Newsrooms should reflect the communities journalists serve

By Maria Marta Guzman

At a young age, I never struggled to answer the question “what do you want to be when you grow up?” My response was always a ‘periodista’…a journalist.

My earliest memory of journalism was when I was 11 years old watching Univision’s 5:00 p.m. newscast alongside my mother coming home from a long day of work at a local factory.

I remember flipping to the Univision channel and watching Latino anchors like Jorge Ramos and María Elena Salinas delivering the latest stories of the Latino community.

These moments were the foundation of my passion and interest for journalism.

For me, the afternoon newscast was more than just watching the news. Rather it was feeling represented in the stories that were told by other Latino journalists that looked like me.

Through Ramos and Salinas, I saw 11-year-old immigrant Maria from Nicaragua be represented in the news.

Ten years later, as a member of the National Association of Hispanic Journalists (NAHJ) and president of DePaul’s NAHJ chapter, I’ve come to learn the value and importance of proper representation in the media — and not only for Latinos but for different ethnicities as well.

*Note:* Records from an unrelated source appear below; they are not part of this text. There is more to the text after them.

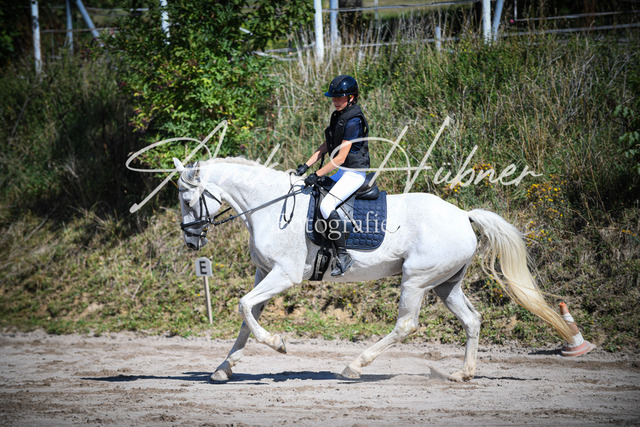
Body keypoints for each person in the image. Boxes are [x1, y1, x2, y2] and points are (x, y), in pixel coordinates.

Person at [294, 75, 370, 276]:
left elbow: (341, 157)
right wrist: (306, 165)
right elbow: (327, 145)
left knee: (326, 206)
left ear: (351, 97)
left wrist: (316, 173)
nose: (335, 101)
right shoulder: (339, 116)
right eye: (333, 97)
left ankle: (344, 255)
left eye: (339, 97)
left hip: (354, 174)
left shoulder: (354, 121)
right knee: (312, 192)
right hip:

A 2020 research case from the Radio Television Digital News Association (RTDNA) organization shows that Hispanic Latinos make up 10% of newsrooms, while Caucasians comprise 73.4%.

You might ask yourself why the Hispanic Latino representation in the media matters, and it matters because the Hispanic Latino population has developed to be the majority of the minority groups in the United States.

According to the 2020 U.S Census, the Hispanic Latino population was the second-largest racial or ethnic group in the country. The Hispanic Latino population is not only growing nationwide but also locally. The Chicago Tribune reported that the Hispanic Latino population in the city surpassed the Black population for the first time ever.

As journalists our duty is to report on the stories of our community and those living in it.

Therefore, if our communities are made of different voices coming from all nationalities and walks of life, should newsrooms not reflect that as well?

Yes, they should. Chicago is made up of Whites, Blacks or African Americans, Asians, American Indians and Alaska Natives, Native Hawaiians, other Pacific Islanders and Hispanic Latinos.

As the population and demography of the U.S. changes, so will the stories and newsrooms need to be ready for that change.

This year alone, a wide range of Latino centered stories have made headlines.

From the mass migrant surge at the U.S.-Mexico border to legal challenges in DACA and anti-government protests in Cuba, newsrooms ought to be ready to accurately cover these stories by proper portrayal.

Journalists should be capable of covering any story that can arise despite one’s background differences. But the reality is that many journalists don’t know how to accurately and properly cover stories of different communities and backgrounds.

For example, a non-Hispanic Latino English speaking reporter might not cover communities of color like Little Village, Pilsen, Belmont Cragin or Humboldt Park as thoroughly as a Hispanic Latino Spanish speaking reporter due to the language differences and cultural awareness.

Think about it this way, you are a news director at a local station sending a journalist out to cover the border crisis at the U.S.-Mexico border.

You have one non-Hispanic Latino English speaking reporter who knows the basic information occurring at the border crisis but does not speak the same language as the migrants at the border do— Spanish.

While, on the other hand you have a Hispanic Latino Spanish speaking reporter who does speak the same language as the migrants and knows the in-depth story and challenges the migrants are facing from experience.

Who would you send? Most likely you would send the Hispanic Latino Spanish speaking reporter with an in-depth knowledge of immigration.

It’s not to say that the English-speaking reporter is incapable of covering the border crisis, they probably are.

But it’s the Hispanic Latino Spanish speaking reporter who has the advantage of directly speaking to the migrants with no translators needed. It’s the Spanish speaking reporter who has the benefit of getting interviews with sources that other news stations are unable to get.

This is one of the many occurrences and examples why Hispanic Latino representation in newsrooms is needed and matters.

Journalism is a public service. Appropriate Hispanic Latino representation is needed in our newsroom not only because there is a lack of it, but because better story coverage is needed.